Dent agrees, emphasising that a vac scheme is, after all, a mere two weeks. Given that they are with them for such a short period of time, firms expect students to get involved.

“During the time they are here vac schemers should take every opportunity they get,” she says. “Aside from the social events, things are constantly coming up that are not always in the official schedule, such as opportunities to sit in on a conference or a meeting, or assist on a piece of work. When the email goes round asking for volunteers, volunteer!”

Nevertheless, if you’d rather not do something — such as karaoke — it’s OK to pass, reassures Vertessy.

“Drinks, karaoke and bowling are common vac scheme activities, in my case I even got  a trip to Mayer Brown’s Brussels office. Of course, some activities aren’t for everyone. And that’s OK. Participate as much as you can, but you also have to be yourself. You are sampling an organisation where you are hopefully going to be working for a long time,” he says.

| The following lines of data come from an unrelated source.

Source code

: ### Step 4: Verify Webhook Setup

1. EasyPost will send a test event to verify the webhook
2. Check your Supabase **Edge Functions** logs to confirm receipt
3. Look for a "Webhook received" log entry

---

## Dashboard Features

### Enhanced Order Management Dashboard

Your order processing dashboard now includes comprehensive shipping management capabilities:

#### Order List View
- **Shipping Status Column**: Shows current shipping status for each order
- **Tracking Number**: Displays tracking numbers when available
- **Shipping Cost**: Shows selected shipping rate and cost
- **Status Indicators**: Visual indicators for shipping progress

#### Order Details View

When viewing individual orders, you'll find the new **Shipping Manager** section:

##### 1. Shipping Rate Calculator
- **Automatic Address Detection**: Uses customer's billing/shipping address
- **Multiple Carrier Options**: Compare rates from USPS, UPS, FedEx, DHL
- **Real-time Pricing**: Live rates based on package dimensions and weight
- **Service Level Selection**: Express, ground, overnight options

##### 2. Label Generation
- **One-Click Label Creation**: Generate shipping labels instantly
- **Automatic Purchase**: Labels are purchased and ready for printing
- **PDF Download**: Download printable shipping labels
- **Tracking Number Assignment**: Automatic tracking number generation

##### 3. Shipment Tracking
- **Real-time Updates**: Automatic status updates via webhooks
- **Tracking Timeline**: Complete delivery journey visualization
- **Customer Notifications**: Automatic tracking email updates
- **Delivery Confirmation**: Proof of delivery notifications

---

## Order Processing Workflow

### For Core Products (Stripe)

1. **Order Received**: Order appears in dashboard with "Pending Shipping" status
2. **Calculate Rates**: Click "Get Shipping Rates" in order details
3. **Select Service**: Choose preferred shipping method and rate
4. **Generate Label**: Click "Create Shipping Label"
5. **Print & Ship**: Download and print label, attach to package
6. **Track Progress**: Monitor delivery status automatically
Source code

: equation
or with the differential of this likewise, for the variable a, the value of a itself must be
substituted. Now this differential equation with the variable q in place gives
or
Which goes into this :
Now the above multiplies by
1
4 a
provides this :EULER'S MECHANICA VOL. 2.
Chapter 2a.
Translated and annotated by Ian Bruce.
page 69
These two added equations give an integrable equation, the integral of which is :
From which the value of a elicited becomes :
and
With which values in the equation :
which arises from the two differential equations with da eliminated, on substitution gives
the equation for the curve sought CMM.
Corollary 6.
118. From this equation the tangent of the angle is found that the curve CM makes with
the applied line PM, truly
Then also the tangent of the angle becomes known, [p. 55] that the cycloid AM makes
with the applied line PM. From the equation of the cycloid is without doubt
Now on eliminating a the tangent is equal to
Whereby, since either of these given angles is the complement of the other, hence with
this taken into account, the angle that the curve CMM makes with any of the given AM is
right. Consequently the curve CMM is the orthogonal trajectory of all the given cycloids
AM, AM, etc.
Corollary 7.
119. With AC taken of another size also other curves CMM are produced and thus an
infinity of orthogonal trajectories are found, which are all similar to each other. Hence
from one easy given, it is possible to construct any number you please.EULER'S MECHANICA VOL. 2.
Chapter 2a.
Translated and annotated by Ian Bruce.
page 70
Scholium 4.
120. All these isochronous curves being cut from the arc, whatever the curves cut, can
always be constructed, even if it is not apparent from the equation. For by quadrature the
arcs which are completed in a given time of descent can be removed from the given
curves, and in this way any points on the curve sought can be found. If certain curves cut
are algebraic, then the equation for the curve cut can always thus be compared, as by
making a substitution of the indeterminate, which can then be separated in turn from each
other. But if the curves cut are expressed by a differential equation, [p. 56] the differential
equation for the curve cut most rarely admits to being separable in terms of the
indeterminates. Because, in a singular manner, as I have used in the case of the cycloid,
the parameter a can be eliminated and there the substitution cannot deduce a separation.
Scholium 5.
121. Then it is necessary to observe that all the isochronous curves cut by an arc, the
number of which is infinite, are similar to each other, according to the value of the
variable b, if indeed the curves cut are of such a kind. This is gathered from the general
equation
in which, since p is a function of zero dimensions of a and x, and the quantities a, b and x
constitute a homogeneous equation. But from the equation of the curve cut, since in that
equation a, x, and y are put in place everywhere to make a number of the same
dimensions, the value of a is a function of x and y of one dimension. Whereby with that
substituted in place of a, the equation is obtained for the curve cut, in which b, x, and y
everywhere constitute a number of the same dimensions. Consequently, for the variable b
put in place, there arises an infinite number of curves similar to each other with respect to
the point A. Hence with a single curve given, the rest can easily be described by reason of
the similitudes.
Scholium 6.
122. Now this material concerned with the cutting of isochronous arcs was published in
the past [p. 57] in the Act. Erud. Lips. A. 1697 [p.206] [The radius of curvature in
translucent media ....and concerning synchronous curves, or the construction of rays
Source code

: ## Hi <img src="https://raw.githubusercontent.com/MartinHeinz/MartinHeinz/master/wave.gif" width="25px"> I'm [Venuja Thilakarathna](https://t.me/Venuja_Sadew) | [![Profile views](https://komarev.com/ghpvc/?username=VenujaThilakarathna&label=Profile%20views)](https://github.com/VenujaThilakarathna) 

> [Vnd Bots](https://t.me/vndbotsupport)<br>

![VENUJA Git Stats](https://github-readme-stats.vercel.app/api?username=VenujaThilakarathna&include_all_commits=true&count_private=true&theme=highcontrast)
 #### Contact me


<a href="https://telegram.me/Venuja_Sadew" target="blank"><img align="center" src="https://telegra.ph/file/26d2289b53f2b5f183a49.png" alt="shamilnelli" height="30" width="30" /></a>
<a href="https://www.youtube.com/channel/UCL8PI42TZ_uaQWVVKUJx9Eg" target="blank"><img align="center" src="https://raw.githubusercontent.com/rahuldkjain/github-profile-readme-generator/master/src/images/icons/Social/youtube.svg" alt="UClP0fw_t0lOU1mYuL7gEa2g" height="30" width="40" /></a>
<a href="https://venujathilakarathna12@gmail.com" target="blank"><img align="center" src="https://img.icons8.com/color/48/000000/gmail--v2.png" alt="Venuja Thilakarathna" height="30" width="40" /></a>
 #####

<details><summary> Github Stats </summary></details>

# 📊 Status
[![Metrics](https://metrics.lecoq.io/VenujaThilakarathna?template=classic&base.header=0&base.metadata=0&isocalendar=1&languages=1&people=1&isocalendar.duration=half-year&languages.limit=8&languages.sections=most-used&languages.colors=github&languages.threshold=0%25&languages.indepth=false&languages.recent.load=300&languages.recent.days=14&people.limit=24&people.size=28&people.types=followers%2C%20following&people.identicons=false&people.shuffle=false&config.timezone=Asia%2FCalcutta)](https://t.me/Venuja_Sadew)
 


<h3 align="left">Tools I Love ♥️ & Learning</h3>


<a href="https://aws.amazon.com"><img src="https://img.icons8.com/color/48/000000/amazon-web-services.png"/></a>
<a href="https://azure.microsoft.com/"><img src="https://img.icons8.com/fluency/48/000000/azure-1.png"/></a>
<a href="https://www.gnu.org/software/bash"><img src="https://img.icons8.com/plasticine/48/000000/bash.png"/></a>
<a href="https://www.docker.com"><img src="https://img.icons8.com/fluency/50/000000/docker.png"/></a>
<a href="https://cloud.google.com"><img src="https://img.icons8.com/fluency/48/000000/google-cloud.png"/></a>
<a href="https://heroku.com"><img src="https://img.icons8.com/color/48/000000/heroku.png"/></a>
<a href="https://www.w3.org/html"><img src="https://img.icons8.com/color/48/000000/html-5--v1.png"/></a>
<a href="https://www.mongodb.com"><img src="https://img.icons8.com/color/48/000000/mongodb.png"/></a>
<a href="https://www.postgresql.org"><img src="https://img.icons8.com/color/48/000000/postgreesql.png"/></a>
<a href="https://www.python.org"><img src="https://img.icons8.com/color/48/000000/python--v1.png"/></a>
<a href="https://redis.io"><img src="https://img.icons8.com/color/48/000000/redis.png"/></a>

With many students doing two or even three vac schemes during a single summer, Dent has identified a tendency for some to experience burn-out during later schemes. This manifests itself, on occasions, in a slightly blasé attitude.

“Veterans of several schemes can become a bit too comfortable with the process,” she says. “They might relax a bit too much and forget that this is still a time to impress, perhaps by not being as formal with senior members of the business as they should be.”

Even during a single scheme, spirits can flag, especially when assigned to a department that wasn’t a first choice. Go with the flow and keep and keep an open mind, and you’ll have a better time, suggests Hirschfield:

“It is likely that you will be working in a number of different departments over the course of your scheme; approach each of them with equal enthusiasm and interest. You may be disappointed with a particular allocation that was not your first choice, and yet end up finding it to be very interesting. A vacation scheme is a fantastic opportunity to explore areas of the law that you have not previously considered; don’t  judge a book by its cover.”

Ultimately, reflects Vertessy, the vac scheme should be all about building up to the training contract interview at its conclusion.

“As the scheme goes on, you should try to think through what you have done and what you have achieved on the scheme, what you have enjoyed and what you haven’t. These are the sort of experiences that, if thoughtfully reflected upon, can form the basis of a strong training contract interview performance,” he says.